I was inexplicably excited at this new development. I hadn’t even been thinking about it all that much until that bolt of inspiration. I went to the county library and sifted through grainy senior portraits. He wasn’t in any of the grades.

Oh, I found him. He wasn’t a student, but I found him. There was a big splash page of the drama club, my mom was fifteenth from the front, face half-hidden by someone’s elbow. And there, off in the trees—

I’m not entirely sure what any of this means, even now.
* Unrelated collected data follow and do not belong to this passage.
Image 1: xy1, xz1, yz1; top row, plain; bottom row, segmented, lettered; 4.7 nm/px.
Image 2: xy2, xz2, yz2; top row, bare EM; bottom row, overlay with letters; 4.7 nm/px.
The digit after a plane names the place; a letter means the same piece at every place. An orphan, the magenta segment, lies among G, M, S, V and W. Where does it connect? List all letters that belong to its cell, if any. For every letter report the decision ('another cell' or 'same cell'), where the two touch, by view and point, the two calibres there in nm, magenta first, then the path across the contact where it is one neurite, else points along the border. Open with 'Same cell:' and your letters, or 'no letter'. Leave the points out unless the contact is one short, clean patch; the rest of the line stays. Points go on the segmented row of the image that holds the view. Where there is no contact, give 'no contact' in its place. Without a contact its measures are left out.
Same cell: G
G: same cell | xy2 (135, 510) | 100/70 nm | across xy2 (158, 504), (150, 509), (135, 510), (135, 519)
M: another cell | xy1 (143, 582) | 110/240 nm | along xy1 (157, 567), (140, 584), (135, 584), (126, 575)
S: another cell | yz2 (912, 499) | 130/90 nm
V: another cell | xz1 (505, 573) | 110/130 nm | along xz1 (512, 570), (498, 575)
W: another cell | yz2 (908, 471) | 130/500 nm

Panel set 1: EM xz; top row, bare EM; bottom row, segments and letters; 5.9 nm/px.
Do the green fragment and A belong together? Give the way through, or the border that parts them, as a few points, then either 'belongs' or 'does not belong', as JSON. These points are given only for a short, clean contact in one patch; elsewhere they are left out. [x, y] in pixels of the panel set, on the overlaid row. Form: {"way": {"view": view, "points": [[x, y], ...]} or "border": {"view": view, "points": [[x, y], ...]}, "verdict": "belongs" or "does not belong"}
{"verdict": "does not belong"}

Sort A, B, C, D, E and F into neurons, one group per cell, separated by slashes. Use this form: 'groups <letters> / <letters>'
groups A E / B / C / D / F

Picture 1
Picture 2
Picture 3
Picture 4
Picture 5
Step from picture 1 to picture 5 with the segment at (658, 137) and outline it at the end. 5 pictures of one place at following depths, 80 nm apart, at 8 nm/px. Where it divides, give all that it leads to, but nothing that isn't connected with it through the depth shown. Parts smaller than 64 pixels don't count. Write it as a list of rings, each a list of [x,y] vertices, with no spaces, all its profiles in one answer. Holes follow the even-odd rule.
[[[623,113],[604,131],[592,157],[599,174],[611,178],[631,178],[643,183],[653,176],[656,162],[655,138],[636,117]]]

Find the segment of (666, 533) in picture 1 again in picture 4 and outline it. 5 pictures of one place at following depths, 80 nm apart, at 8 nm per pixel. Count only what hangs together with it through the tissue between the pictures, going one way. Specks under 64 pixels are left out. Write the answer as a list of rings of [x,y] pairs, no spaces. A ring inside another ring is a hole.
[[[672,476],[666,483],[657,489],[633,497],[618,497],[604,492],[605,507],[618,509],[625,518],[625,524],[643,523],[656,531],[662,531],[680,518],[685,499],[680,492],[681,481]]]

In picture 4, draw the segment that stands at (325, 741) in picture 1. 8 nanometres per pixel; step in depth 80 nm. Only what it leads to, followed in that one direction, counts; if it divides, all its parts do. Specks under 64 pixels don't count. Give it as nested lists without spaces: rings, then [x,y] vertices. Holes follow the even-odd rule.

I’ve tried asking my mom but she just pretends I’m not even talking when I call her. I fucking hate when people talk over me, but her voice is so big and heavy, it just overpowers mine no matter what I do. I want to ask her why she has a picture of the guy who stalked her, how she got it and why she kept it all these years.

Because he was stalking her. He somehow managed to appear in nine out of ten of the photos in the book, group photos, candid snaps, you name it, he was there. Sometimes it just looked like he was casually out for a stroll, just happened to glance to the side and just happened to let his gaze fall on my mother. Others he wasn’t so subtle about it.

After I was done with that year I paged through the others on a hunch. Yep. Senior years, junior year, freshmen, sophomore, he was there like a bad penny.

I have this memory, really unclear, probably from early in my life, of my dad standing over me like a blond mountain and yelling at me. Not scolding me, full-on yelling at me while tears stream down my cheeks. I look over to my mother on the couch for support and she’s just clutching a pillow and looking off to the side like nothing’s going on.

I still don’t have context for it, but I feel like I’ve got an inspired guess.

I’ve scrounged relatives who still live around me for photos. My mom must’ve called them and told them to embargo any photographic trade with me, but I work around it. It’s easy to get past people when they don’t notice you.

He’s in almost all the pictures of her. Not just after HS, before, too. My favorite was the one from a fifth grade play, she clasps hands with other animal-costumed children, while his face peeks out of the construction paper bushes.

I don’t really know what I’m supposed to do about all this. I’ve found more questions than answers and I don’t feel any more enlightened for it. It’s not like I’ve changed, it’s like…it’s like the world has shifted slightly while I wasn’t watching. It’s dark outside and I’m walking through a half-lit house with nothing between me and the night.

I’ve found that if I stand very still for a while, I disappear completely. People walk right into me and don’t even notice.

It’s hard to resist the temptation to watch people, follow them through their day, but I do it anyway. What would that bring me except more heartache, more longing to be someone I’m not? When I walk I walk heel-to-toe, bring my feet down nice and hard. I talk with my hands, I find a visual cue helps people concentrate. People still drift when I talk to them, but I don’t get mad. It’s not their fault.